__Task item__.
Go through the lines below and copy any that hold the string "Cholangiocarcinoma".

<<<<

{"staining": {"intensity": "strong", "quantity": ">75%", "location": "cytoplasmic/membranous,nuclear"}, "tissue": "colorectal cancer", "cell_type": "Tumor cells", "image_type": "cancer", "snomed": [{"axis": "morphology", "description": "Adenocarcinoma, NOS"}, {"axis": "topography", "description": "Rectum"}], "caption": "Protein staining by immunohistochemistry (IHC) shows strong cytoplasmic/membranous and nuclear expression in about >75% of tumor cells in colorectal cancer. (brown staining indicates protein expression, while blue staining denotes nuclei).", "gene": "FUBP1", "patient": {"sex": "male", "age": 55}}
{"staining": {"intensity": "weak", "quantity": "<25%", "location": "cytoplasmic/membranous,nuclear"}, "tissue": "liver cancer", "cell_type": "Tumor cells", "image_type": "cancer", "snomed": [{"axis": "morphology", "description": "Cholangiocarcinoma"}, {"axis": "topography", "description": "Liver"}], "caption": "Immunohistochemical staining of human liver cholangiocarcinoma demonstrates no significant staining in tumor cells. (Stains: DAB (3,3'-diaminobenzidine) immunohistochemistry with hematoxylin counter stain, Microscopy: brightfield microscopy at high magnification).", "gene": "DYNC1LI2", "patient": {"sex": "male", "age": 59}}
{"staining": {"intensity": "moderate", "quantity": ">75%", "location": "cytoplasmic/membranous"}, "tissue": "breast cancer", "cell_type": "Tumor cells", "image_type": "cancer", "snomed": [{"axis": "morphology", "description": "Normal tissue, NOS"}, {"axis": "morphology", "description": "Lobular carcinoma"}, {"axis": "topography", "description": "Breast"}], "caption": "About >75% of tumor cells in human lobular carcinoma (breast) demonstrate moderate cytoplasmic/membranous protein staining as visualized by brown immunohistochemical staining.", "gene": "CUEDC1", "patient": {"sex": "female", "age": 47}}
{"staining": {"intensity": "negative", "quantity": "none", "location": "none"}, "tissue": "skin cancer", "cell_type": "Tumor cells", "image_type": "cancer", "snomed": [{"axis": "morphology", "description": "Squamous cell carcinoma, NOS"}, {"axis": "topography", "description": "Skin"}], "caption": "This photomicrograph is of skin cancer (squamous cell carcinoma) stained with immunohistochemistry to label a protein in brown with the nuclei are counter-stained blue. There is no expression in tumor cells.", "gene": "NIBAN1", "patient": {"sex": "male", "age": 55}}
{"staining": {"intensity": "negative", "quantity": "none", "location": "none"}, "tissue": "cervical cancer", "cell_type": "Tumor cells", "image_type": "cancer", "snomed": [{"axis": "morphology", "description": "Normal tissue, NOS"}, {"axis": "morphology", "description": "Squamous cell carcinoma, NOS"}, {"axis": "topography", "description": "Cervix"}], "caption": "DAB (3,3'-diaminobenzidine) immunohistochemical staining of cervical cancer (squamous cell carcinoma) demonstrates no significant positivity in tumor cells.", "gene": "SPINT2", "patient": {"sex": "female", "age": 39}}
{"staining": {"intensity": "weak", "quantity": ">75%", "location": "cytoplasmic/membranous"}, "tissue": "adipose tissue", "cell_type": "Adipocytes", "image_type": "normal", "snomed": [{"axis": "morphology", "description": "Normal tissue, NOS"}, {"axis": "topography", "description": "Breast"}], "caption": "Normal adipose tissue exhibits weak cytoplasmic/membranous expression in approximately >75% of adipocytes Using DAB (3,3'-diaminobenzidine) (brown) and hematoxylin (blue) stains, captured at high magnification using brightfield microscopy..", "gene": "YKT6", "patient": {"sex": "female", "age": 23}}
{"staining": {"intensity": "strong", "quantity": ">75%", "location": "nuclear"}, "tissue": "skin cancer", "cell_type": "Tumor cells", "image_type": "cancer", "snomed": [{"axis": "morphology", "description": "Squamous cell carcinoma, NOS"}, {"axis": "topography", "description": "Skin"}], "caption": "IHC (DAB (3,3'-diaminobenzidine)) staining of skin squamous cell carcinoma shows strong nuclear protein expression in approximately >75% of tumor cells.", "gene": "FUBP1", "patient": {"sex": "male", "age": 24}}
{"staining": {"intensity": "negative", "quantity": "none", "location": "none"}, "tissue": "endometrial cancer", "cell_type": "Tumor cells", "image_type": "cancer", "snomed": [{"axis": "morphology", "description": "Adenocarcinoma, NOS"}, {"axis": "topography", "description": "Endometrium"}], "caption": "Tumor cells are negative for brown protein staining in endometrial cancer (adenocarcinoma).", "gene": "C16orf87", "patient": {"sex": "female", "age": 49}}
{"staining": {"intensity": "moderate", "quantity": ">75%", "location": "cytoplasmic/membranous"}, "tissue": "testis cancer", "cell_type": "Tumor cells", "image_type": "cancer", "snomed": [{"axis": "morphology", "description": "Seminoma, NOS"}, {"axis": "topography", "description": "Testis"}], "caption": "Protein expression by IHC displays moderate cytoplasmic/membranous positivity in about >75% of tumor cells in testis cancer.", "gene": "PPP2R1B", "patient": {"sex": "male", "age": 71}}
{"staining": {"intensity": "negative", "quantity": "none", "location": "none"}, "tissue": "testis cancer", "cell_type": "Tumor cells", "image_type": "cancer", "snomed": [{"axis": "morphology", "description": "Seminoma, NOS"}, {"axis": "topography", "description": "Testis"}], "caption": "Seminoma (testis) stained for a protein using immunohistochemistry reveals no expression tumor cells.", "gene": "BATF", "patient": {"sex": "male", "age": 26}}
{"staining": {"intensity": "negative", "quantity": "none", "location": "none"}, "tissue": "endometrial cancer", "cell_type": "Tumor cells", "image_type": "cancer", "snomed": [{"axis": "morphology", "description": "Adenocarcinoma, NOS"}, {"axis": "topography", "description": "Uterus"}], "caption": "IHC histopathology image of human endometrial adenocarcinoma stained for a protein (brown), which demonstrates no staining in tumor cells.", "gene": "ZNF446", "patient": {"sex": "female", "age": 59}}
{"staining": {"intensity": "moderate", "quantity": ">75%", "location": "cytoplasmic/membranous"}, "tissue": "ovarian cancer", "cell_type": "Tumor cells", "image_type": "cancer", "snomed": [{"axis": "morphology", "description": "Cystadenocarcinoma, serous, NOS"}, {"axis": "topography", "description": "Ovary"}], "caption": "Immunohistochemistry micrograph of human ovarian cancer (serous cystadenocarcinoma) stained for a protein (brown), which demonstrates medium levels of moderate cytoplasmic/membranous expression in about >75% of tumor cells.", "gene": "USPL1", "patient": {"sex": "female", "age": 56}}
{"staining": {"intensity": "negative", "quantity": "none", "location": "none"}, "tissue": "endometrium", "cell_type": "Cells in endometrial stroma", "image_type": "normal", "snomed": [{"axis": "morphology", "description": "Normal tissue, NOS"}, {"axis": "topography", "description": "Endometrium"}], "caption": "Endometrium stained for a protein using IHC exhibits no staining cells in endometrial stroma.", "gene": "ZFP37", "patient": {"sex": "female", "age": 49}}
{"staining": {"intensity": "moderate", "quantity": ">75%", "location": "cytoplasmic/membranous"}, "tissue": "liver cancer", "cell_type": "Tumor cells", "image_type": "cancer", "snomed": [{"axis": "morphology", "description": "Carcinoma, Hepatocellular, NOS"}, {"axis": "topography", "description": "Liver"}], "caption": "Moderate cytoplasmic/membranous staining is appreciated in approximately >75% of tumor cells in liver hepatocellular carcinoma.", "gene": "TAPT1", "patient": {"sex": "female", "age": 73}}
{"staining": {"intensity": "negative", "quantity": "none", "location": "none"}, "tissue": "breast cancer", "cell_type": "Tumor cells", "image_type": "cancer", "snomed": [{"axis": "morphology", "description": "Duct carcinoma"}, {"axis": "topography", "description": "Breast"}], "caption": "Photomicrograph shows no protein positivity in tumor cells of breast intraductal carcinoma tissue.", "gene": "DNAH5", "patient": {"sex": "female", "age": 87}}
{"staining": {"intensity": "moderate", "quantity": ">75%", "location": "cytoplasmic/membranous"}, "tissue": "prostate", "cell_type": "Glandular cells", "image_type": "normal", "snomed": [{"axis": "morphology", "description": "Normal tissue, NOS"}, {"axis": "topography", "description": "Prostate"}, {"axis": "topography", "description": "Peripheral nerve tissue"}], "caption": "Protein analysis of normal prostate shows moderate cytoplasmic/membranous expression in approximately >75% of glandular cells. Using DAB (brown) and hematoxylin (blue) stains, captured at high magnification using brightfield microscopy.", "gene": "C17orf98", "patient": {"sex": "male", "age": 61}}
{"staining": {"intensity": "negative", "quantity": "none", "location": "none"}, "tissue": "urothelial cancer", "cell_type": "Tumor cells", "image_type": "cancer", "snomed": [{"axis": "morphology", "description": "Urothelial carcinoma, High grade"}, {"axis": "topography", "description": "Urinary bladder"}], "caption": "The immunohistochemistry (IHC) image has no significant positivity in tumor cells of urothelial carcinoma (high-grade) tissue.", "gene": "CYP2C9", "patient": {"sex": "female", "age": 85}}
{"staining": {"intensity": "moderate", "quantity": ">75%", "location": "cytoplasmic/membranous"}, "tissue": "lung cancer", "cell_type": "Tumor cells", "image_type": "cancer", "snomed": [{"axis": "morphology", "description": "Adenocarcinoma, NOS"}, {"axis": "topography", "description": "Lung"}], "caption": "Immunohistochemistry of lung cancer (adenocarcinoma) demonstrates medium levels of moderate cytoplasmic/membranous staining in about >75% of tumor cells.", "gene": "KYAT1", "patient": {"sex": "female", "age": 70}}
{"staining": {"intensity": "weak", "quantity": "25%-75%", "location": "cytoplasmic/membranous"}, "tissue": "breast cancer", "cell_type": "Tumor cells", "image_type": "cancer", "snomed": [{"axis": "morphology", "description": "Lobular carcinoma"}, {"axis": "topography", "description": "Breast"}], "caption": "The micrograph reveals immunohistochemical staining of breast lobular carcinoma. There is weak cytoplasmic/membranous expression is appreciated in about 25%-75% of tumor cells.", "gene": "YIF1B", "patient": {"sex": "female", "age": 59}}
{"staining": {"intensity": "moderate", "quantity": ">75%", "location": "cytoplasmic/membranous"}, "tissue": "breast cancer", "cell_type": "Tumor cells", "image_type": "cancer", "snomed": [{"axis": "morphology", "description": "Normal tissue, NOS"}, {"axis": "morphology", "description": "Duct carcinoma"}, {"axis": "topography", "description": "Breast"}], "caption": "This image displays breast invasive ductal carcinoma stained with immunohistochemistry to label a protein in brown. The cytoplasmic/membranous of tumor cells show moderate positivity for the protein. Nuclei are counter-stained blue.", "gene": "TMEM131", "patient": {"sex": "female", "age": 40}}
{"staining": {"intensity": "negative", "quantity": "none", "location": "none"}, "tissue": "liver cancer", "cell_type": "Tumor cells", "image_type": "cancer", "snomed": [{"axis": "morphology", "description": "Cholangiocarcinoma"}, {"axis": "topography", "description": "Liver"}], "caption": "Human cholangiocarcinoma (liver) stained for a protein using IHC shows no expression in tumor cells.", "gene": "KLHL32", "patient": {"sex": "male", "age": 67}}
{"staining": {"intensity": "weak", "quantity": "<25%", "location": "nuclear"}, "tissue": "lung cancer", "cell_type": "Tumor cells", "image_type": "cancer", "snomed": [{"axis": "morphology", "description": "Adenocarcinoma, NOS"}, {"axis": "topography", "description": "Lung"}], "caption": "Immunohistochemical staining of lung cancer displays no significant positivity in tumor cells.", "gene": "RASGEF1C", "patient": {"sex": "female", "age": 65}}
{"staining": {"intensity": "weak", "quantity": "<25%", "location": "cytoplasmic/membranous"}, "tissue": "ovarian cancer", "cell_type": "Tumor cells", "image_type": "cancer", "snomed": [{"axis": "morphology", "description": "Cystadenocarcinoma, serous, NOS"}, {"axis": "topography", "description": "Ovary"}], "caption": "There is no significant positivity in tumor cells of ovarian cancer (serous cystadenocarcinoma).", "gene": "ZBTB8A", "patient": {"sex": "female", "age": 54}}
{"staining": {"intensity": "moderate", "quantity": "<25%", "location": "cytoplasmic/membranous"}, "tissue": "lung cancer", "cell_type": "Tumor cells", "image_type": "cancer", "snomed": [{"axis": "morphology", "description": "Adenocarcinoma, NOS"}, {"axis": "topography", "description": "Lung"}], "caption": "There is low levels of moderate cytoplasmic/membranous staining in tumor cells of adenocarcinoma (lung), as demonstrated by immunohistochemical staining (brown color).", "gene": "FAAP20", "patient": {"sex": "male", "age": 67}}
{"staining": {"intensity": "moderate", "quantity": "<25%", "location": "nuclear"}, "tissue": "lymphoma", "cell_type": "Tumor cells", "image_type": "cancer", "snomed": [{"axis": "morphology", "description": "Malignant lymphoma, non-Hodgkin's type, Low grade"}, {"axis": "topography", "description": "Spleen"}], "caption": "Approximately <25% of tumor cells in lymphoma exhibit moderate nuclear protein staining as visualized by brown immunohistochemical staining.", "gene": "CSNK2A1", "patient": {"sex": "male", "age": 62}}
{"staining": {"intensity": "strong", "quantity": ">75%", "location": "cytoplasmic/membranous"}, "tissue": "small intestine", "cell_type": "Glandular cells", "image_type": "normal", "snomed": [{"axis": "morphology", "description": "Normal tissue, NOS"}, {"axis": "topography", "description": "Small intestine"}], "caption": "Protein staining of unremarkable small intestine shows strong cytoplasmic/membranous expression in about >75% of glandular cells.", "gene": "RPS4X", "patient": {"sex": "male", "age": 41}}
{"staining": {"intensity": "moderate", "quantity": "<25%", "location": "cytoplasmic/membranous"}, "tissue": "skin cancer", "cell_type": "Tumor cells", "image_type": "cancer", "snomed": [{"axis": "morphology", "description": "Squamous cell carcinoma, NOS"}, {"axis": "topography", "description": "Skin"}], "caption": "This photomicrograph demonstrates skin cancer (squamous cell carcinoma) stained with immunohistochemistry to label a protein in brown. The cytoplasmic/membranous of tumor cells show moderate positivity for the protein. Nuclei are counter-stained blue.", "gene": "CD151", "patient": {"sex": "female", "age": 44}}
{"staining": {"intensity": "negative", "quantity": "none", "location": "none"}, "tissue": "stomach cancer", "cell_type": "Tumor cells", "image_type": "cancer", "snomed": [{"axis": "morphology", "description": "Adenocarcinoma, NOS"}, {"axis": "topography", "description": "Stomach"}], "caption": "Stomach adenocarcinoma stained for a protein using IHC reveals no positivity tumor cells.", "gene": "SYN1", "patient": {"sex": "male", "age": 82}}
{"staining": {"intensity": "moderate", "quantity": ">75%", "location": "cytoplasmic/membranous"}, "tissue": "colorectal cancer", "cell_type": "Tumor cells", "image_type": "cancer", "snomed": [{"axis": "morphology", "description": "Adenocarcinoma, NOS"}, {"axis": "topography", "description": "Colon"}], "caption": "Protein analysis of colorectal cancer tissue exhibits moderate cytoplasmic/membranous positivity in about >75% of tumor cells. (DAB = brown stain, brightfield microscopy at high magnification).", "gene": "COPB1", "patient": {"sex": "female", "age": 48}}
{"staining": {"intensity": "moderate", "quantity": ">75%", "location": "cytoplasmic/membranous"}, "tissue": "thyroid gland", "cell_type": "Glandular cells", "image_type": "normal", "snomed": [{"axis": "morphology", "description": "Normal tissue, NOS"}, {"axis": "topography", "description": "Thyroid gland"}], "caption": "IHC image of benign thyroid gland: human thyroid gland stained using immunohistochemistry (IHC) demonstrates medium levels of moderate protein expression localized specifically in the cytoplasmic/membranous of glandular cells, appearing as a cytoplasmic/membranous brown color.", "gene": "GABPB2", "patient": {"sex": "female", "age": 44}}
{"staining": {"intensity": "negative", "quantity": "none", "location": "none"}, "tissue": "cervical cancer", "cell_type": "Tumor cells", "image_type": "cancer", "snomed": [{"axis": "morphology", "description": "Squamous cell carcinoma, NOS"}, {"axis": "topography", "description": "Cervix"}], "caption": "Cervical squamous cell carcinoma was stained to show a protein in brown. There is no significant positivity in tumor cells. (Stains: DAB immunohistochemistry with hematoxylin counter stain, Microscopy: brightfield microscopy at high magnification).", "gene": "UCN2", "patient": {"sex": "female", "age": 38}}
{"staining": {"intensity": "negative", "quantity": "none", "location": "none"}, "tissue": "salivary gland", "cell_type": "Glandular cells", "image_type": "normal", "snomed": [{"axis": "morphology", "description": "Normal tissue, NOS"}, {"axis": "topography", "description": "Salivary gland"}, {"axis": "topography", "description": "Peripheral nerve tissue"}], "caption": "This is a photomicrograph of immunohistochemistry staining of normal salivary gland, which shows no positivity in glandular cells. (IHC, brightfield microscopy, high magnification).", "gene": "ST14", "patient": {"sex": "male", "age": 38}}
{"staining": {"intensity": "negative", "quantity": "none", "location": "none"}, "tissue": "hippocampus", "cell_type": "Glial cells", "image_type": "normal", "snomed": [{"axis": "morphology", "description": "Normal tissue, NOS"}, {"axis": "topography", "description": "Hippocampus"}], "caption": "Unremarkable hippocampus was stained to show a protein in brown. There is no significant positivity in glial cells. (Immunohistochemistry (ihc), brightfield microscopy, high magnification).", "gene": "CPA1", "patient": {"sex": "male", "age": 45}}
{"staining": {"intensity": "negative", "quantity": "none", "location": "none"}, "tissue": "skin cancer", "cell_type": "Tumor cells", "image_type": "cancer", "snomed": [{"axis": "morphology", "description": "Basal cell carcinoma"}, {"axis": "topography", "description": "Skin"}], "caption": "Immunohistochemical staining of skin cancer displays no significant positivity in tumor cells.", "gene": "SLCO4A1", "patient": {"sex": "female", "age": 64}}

>>>>

__Exercise solution__.
{"staining": {"intensity": "weak", "quantity": "<25%", "location": "cytoplasmic/membranous,nuclear"}, "tissue": "liver cancer", "cell_type": "Tumor cells", "image_type": "cancer", "snomed": [{"axis": "morphology", "description": "Cholangiocarcinoma"}, {"axis": "topography", "description": "Liver"}], "caption": "Immunohistochemical staining of human liver cholangiocarcinoma demonstrates no significant staining in tumor cells. (Stains: DAB (3,3'-diaminobenzidine) immunohistochemistry with hematoxylin counter stain, Microscopy: brightfield microscopy at high magnification).", "gene": "DYNC1LI2", "patient": {"sex": "male", "age": 59}}
{"staining": {"intensity": "negative", "quantity": "none", "location": "none"}, "tissue": "liver cancer", "cell_type": "Tumor cells", "image_type": "cancer", "snomed": [{"axis": "morphology", "description": "Cholangiocarcinoma"}, {"axis": "topography", "description": "Liver"}], "caption": "Human cholangiocarcinoma (liver) stained for a protein using IHC shows no expression in tumor cells.", "gene": "KLHL32", "patient": {"sex": "male", "age": 67}}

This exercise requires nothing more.